No recent single essay or speech about the importance of personal planning and the limits of life has resulted in such a logarithmic increase in this vital conversation. Bravo! Wherever we each fall on this issue, clearly he has achieved the major goal of making us talk; that can only be good. Still, I worry that in the confusion and talkback, we may miss his main message.
Much of the pure rage, which was directed at Dr. Emanuel’s words, focused on his personal choices and priorities. Myriad examples were written to show that not everyone is demented at age 90 or that people can be happy even living in a nursing home. Wonderful stories of life lived to the maximum at any age flooded the comments. This misses the core point of the article. We may or may not agree with Dr. Emanuel’s personal priorities. That is irrelevant. The question he asks is what does life means to each of us and what we plan to do about it.
75 is not a measure of time. 75 is rather a statement of meaning and quality balanced with reality. 75 means life is precious, finite and different to each of us. 75 is the critical concept that if we do not each accept that life ends, and that it often ends badly, that if we do not, with eyes wide open, decide what is important to each of us, then it will be decided for us by biology, physiology, disease, doctors, insurance companies, friends, attorneys, strangers and the dystopia which is our healthcare system.
For Dr.
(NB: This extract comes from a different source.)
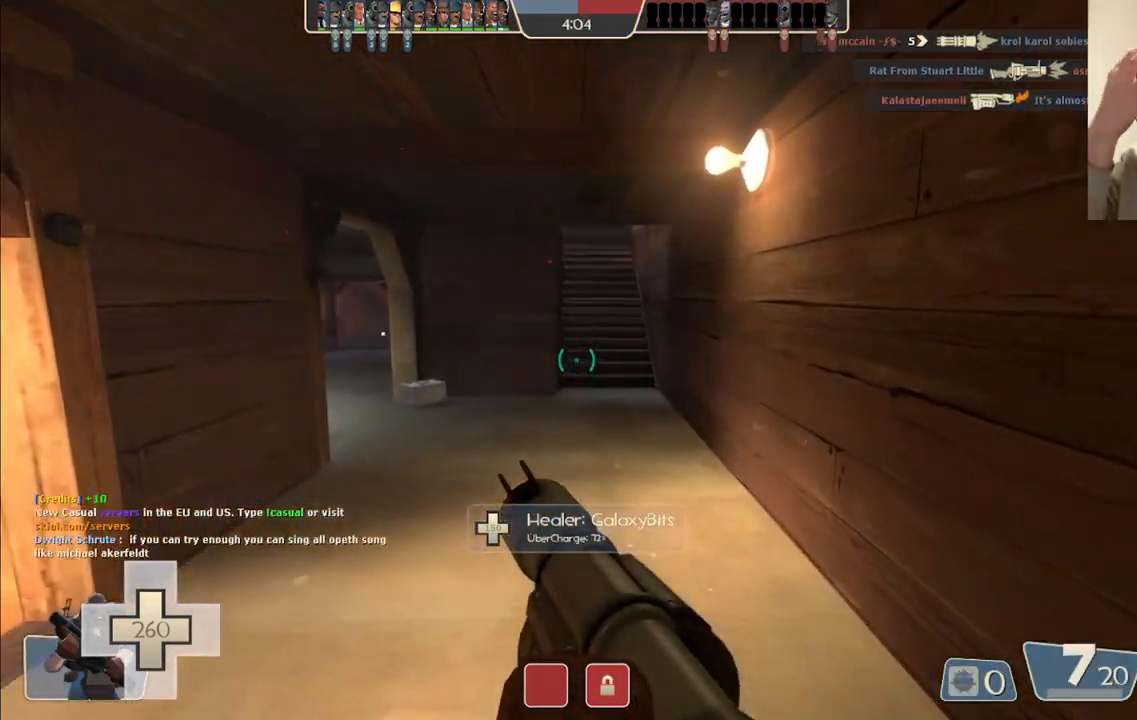
{"buttons": [], "left_stick": "up", "right_stick": "center", "events": [[100, "left_stick", "up-right"], [267, "left_stick", "up"]]}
Emanuel 75 means not being able highly mobile and creative. For my patient Ken, 75 meant a spinal cord compression after which he demanded we pull the plug. For octogenarian Karen, 75 means sitting in a wheelchair surrounded by laughing grandchildren, even if she cannot quite remember their names. For Robert, 75 meant dying at age 34 from a benign stomach ulcer because he refused blood transfusions. Lillian? A bone marrow transplant with permanent nerve damage and blindness. Cardiac patient Joe? His third heart attack running a marathon. Margaret, almost completely brain dead, was kept alive for months on machines because to her life meant a beating heart.
75 is the ultimate statement of personal freedom. Call it a 75 Plan. Accept that your life will end. Decide what is most precious about being alive and what you will sacrifice to hold on; try to figure out at what point simply breathing will not be enough. Understanding that this plan may change, share those ideas with those you love. Then, smile, standup, stretch, greet the sunrise; get out there and live.
James C. Salwitz is an oncologist who blogs at Sunrise Rounds.